Rekordowe upały i silniejsze wiatry, wysokie temperatury zwiększają parowanie, które prowadzi do ulewnych deszczy i powodzi, huragany siejące coraz większe spustoszenie - to wszystko przekłada się na stan psychiczny ludzi. Z badań przeprowadzonych przez Massachusetts Institute of Technology wynika, że wzrost średniej temperatury o 1 stopień Celsjusza w ciągu 5 lat, spowoduje jeszcze większe nasilenie problemów psychicznych.
- Nie wiemy dokładnie, dlaczego rosnące temperatury powodują problemy ze zdrowiem psychicznym - powiedział Nick Obradovich, główny autor badania z Massachusetts Institute of Technology. - Mamy wiele do zrobienia, aby dowiedzieć się, co dokładnie jest tego przyczyną - dodał.
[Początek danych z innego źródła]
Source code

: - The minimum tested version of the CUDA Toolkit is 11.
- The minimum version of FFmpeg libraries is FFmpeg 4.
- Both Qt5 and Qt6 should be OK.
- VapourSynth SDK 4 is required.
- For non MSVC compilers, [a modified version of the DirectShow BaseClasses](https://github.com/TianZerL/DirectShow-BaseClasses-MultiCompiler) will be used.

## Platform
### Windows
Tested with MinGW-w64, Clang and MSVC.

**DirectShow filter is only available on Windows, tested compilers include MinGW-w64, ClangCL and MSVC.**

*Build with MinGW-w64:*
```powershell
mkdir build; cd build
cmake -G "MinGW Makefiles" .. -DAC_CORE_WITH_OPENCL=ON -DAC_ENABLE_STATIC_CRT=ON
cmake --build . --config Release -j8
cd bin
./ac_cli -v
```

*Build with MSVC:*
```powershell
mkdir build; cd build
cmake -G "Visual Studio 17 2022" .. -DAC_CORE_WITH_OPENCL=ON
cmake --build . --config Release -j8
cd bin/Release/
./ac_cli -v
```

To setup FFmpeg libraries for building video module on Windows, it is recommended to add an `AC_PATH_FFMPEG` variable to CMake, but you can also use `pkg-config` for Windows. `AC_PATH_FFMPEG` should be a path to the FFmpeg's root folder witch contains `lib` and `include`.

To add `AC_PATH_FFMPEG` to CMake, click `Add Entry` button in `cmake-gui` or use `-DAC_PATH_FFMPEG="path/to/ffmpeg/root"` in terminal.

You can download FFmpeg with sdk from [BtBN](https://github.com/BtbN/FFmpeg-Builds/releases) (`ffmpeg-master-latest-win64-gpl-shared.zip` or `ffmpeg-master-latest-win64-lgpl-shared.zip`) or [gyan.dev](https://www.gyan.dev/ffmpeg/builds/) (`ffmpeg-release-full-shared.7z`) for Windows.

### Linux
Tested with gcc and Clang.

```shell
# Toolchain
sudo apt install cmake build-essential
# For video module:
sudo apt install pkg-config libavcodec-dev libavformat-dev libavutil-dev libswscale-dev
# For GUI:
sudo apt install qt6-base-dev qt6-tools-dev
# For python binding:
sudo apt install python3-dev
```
Zespół pod kierunkiem Obradovicha, połączył dane z US Centers for Disease Control and Prevention's Behavioral Risk Factor Surveillance System, gromadzącego dane ankietowe o stanie zdrowia psychicznego mieszkańców USA z informacjami o wydarzeniach atmosferycznych. Dane obejmują dziesięć lat i dotyczą 2 milionów osób. - Mieliśmy okazję zapoznać się z informacjami na temat tego, w jaki sposób warunki środowiskowe są związane z odczuwaniem własnego zdrowia psychicznego przez respondentów ankiet - powiedział Obradovich.
Zespół stwierdził, że pięcioletnie ocieplenie o zaledwie 1 stopień Celsjusza wiąże się z dwuprocentowym wzrostem występowania problemów psychicznych.
W następnym kroku naukowcy postanowili ocenić związek występowania chorób z huraganami. Okazało się, że porównanie zachorowań w miejscach, które zniszczył Huragan Katrina, z niedotkniętymi katastrofą, dało czteroprocentowy wzrost zachorowań na obszarach zrujnowanych.